> **Aufgabenstellung**:
Geben Sie aus der Predigt zu Johannes 3 den Abschnitt wortgetreu wieder, der mit den Worten "Johannes 3, 31-36" beginnt und nach den Worten "bleibt über ihm." endet.

> **Text zur Prüfung**:

◆ ◆ ◆

Samstag, 22. Dezember 2012

Maßlos



Predigt am ersten Christtag 2012

Johannes 3, 31-36
Der von oben her kommt, ist über allen. Wer von der Erde ist, der ist von der Erde und redet von der Erde. Der vom Himmel kommt, der ist über allen und bezeugt, was er gesehen und gehört hat; und sein Zeugnis nimmt niemand an.
Wer es aber annimmt,  der besiegelt,  dass Gott wahrhaftig ist. Denn der, den Gott gesandt hat, redet Gottes Worte; denn Gott gibt den Geist ohne Maß. Der Vater hat den Sohn lieb und hat ihm alles in seine Hand gegeben. Wer an den Sohn glaubt, der hat das ewige Leben. Wer aber dem Sohn nicht gehorsam ist, der wird das Leben nicht sehen, sondern der Zorn Gottes bleibt über ihm.

◆ ◆ ◆

> **Datenauszug**:
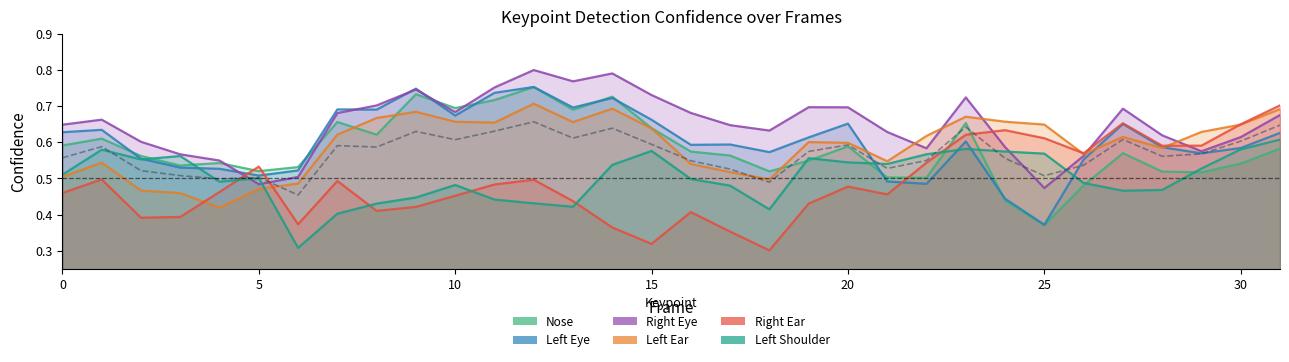

In a_nose_confidence, how many points are higher than both neighbors (excluding endpoints)?

9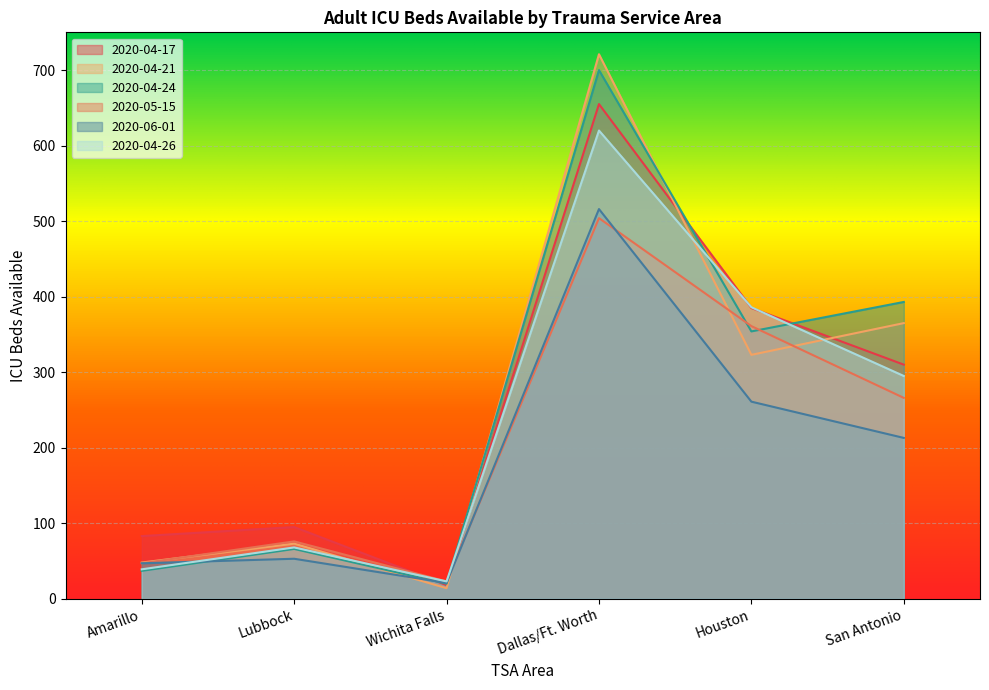

List the series in order of their peak value, highest first.

2020-04-21, 2020-04-24, 2020-04-17, 2020-04-26, 2020-06-01, 2020-05-15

◆ ◆ ◆

> **Ausgabe**:
Johannes 3, 31-36
Der von oben her kommt, ist über allen. Wer von der Erde ist, der ist von der Erde und redet von der Erde. Der vom Himmel kommt, der ist über allen und bezeugt, was er gesehen und gehört hat; und sein Zeugnis nimmt niemand an.
Wer es aber annimmt,  der besiegelt,  dass Gott wahrhaftig ist. Denn der, den Gott gesandt hat, redet Gottes Worte; denn Gott gibt den Geist ohne Maß. Der Vater hat den Sohn lieb und hat ihm alles in seine Hand gegeben. Wer an den Sohn glaubt, der hat das ewige Leben. Wer aber dem Sohn nicht gehorsam ist, der wird das Leben nicht sehen, sondern der Zorn Gottes bleibt über ihm.